**BRIEF:** Count the lines of the records below that contain the string "qUnion", treating uppercase and lowercase letters as different, and give only that number.

── INFORMATION SUPPLIED

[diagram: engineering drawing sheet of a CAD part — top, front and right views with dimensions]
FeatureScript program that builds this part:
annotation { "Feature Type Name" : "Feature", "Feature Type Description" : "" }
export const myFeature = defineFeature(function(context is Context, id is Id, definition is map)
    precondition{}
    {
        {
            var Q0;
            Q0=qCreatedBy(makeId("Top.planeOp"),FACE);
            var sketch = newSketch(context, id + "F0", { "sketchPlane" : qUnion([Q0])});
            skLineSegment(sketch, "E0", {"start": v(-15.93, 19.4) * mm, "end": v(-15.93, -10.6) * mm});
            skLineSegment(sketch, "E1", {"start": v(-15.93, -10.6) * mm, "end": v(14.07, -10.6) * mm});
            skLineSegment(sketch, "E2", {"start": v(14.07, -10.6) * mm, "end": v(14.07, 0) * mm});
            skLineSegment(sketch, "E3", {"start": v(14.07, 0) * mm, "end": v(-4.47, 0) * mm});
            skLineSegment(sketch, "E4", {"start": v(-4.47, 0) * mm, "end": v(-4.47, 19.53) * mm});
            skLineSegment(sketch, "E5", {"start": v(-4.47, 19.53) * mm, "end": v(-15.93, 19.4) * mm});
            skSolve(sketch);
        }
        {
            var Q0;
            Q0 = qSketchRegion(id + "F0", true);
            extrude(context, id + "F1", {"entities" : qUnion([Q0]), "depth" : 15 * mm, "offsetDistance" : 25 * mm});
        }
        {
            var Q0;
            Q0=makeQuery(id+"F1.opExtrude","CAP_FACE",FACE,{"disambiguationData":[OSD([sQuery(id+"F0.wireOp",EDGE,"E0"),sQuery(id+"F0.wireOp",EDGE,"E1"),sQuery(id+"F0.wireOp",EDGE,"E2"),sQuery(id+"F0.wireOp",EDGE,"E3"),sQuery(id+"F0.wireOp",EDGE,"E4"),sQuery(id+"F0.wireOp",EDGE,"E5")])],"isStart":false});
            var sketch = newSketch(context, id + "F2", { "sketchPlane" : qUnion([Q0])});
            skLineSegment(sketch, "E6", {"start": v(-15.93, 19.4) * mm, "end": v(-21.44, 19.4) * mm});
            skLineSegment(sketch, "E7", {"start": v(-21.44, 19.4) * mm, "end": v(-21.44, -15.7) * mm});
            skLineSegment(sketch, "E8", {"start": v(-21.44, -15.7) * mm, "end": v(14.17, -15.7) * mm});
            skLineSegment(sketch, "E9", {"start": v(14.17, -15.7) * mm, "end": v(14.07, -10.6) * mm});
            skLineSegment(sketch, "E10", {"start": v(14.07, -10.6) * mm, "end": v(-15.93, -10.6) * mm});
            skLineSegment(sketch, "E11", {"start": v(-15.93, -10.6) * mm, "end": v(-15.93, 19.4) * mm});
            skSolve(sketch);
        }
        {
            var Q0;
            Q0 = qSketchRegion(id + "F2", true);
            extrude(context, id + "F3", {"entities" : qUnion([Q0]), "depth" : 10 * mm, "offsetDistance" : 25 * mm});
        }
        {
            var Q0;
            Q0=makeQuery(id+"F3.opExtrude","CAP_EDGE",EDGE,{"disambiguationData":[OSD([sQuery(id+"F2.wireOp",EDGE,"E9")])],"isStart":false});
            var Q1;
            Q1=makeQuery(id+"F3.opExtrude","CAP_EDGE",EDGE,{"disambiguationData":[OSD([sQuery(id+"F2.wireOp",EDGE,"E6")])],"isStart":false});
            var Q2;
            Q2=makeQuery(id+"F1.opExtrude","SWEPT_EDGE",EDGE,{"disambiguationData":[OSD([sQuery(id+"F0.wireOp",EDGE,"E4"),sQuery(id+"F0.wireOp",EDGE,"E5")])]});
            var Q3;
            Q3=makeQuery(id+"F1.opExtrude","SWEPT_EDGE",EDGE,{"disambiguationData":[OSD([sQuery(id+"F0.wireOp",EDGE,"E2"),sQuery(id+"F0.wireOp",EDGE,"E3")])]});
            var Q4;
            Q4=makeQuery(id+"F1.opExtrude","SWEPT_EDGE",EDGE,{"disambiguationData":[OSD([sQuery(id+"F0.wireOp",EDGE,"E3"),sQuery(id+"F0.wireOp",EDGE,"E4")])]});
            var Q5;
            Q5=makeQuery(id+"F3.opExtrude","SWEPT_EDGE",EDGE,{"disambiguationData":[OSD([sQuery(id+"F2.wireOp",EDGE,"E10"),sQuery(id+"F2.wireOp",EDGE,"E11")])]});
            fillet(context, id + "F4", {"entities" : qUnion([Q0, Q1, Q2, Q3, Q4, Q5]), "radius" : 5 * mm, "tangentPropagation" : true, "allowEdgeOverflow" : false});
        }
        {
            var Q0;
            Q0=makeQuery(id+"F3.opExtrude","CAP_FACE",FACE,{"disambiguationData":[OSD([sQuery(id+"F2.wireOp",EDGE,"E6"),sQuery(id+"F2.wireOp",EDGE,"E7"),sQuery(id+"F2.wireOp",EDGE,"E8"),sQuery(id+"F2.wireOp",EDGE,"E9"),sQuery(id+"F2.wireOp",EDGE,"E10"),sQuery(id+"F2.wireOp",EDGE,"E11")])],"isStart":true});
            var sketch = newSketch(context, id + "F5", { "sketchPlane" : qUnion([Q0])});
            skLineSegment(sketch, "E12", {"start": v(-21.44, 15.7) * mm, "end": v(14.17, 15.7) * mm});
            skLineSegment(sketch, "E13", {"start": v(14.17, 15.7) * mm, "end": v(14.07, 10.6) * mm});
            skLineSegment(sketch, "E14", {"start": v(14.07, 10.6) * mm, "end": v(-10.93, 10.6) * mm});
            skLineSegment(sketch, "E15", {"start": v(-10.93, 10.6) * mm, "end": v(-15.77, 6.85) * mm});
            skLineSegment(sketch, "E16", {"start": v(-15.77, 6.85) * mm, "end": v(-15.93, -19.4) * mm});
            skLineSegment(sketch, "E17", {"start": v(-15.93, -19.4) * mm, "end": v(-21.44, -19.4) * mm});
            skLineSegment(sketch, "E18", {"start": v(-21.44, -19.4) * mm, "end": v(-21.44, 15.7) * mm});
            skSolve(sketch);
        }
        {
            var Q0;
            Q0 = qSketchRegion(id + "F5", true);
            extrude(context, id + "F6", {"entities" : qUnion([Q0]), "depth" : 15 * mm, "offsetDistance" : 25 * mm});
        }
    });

────

**COMPLETE ANSWER:** 7